1. What are the primary use cases for LLMs in defense organizations?

Intelligence analysis and report generation, operational planning support, command-and-control integration with autonomous systems, open-source intelligence triage, and natural language interfaces for complex military systems. The CIA uses LLMs for analyst workflow acceleration, while NATO integrates them into coalition wargames and multi-domain operations planning.

2. Which defense organizations have publicly disclosed LLM programs?

The CIA disclosed its OSIRIS generative AI platform and AI scale phase. Microsoft confirmed an air-gapped GPT-4 deployment for the intelligence community. NGA awarded a $708 million AI training contract. NATO’s Allied Command Transformation integrated LLMs into wargaming. The Air Force’s CCA program incorporates AI autonomy packages built by Collins Aerospace and Shield AI.

3. What are the main security concerns with deploying LLMs in defense environments?

Prompt injection attacks, model hallucinations in high-stakes assessments, data classification handling, adversarial manipulation, and supply chain risks.

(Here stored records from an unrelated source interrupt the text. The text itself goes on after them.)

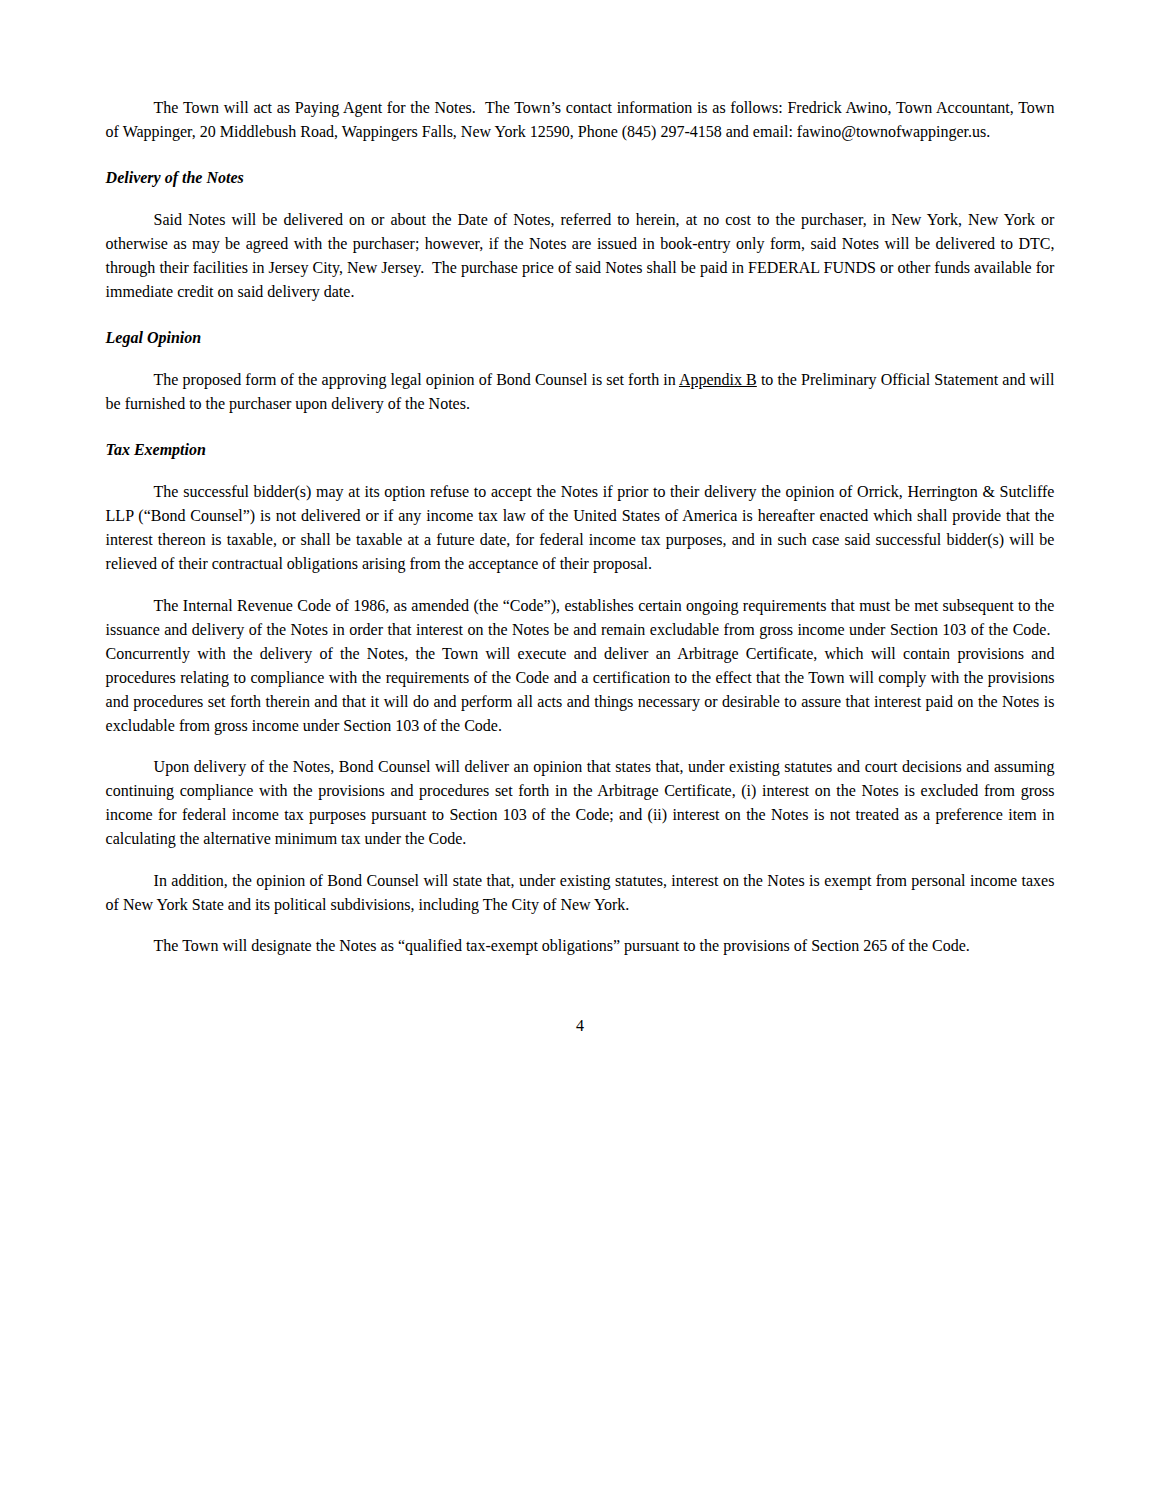The Town will act as Paying Agent for the Notes. The Town’s contact information is as follows: Fredrick Awino, Town Accountant, Town of Wappinger, 20 Middlebush Road, Wappingers Falls, New York 12590, Phone (845) 297-4158 and email: fawino@townofwappinger.us.
Delivery of the Notes
Said Notes will be delivered on or about the Date of Notes, referred to herein, at no cost to the purchaser, in New York, New York or otherwise as may be agreed with the purchaser; however, if the Notes are issued in book-entry only form, said Notes will be delivered to DTC, through their facilities in Jersey City, New Jersey. The purchase price of said Notes shall be paid in FEDERAL FUNDS or other funds available for immediate credit on said delivery date.
Legal Opinion
The proposed form of the approving legal opinion of Bond Counsel is set forth in Appendix B to the Preliminary Official Statement and will be furnished to the purchaser upon delivery of the Notes.
Tax Exemption
The successful bidder(s) may at its option refuse to accept the Notes if prior to their delivery the opinion of Orrick, Herrington & Sutcliffe LLP (“Bond Counsel”) is not delivered or if any income tax law of the United States of America is hereafter enacted which shall provide that the interest thereon is taxable, or shall be taxable at a future date, for federal income tax purposes, and in such case said successful bidder(s) will be relieved of their contractual obligations arising from the acceptance of their proposal.
The Internal Revenue Code of 1986, as amended (the “Code”), establishes certain ongoing requirements that must be met subsequent to the issuance and delivery of the Notes in order that interest on the Notes be and remain excludable from gross income under Section 103 of the Code. Concurrently with the delivery of the Notes, the Town will execute and deliver an Arbitrage Certificate, which will contain provisions and procedures relating to compliance with the requirements of the Code and a certification to the effect that the Town will comply with the provisions and procedures set forth therein and that it will do and perform all acts and things necessary or desirable to assure that interest paid on the Notes is excludable from gross income under Section 103 of the Code.
Upon delivery of the Notes, Bond Counsel will deliver an opinion that states that, under existing statutes and court decisions and assuming continuing compliance with the provisions and procedures set forth in the Arbitrage Certificate, (i) interest on the Notes is excluded from gross income for federal income tax purposes pursuant to Section 103 of the Code; and (ii) interest on the Notes is not treated as a preference item in calculating the alternative minimum tax under the Code.
In addition, the opinion of Bond Counsel will state that, under existing statutes, interest on the Notes is exempt from personal income taxes of New York State and its political subdivisions, including The City of New York.
The Town will designate the Notes as “qualified tax-exempt obligations” pursuant to the provisions of Section 265 of the Code.
4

A 2025 study by OpenAI, Anthropic, and Google DeepMind researchers found adaptive attacks bypassed all 12 tested LLM defenses at rates above 90 percent. NIST’s AI 100-2 E2025 report classifies prompt injection as a primary GenAI attack vector.

4. How do defense LLMs differ from commercial deployments?

Defense deployments typically require air-gapped operation on classified networks without internet access, need-to-know access controls enforced at the model level, classification marking integration, and formal accreditation processes like NGA’s A-GAIM pilot. Commercial models must be adapted for disconnected operation, which limits continuous learning and update cycles.

5. What is the current market size for defense AI and LLM applications?

Grand View Research valued the global AI-in-military market at $9.31 billion in 2024, projecting growth to $19.29 billion by 2030 at a 13.0 percent CAGR. North America held 32.8 percent market share. The DoD requested $1.8 billion specifically for AI R&D in fiscal year 2024, part of a broader $25.2 billion allocation for programs incorporating AI and autonomous systems in fiscal year 2025.

6. Are there successful LLM deployments in allied nations?

Yes. The UK’s GCHQ and Joint Intelligence Organisation commissioned CETaS research on LLMs for intelligence analysis. NATO integrated generative AI into Red Dragon and Sentinel Vanguard wargames. AUKUS partners conducted the first trilateral AI trial in 2023, connecting U.S., UK, and Australian drones for real-time AI model sharing. NATO’s revised 2024 AI strategy directs all member states to integrate AI through the Defence Planning Process.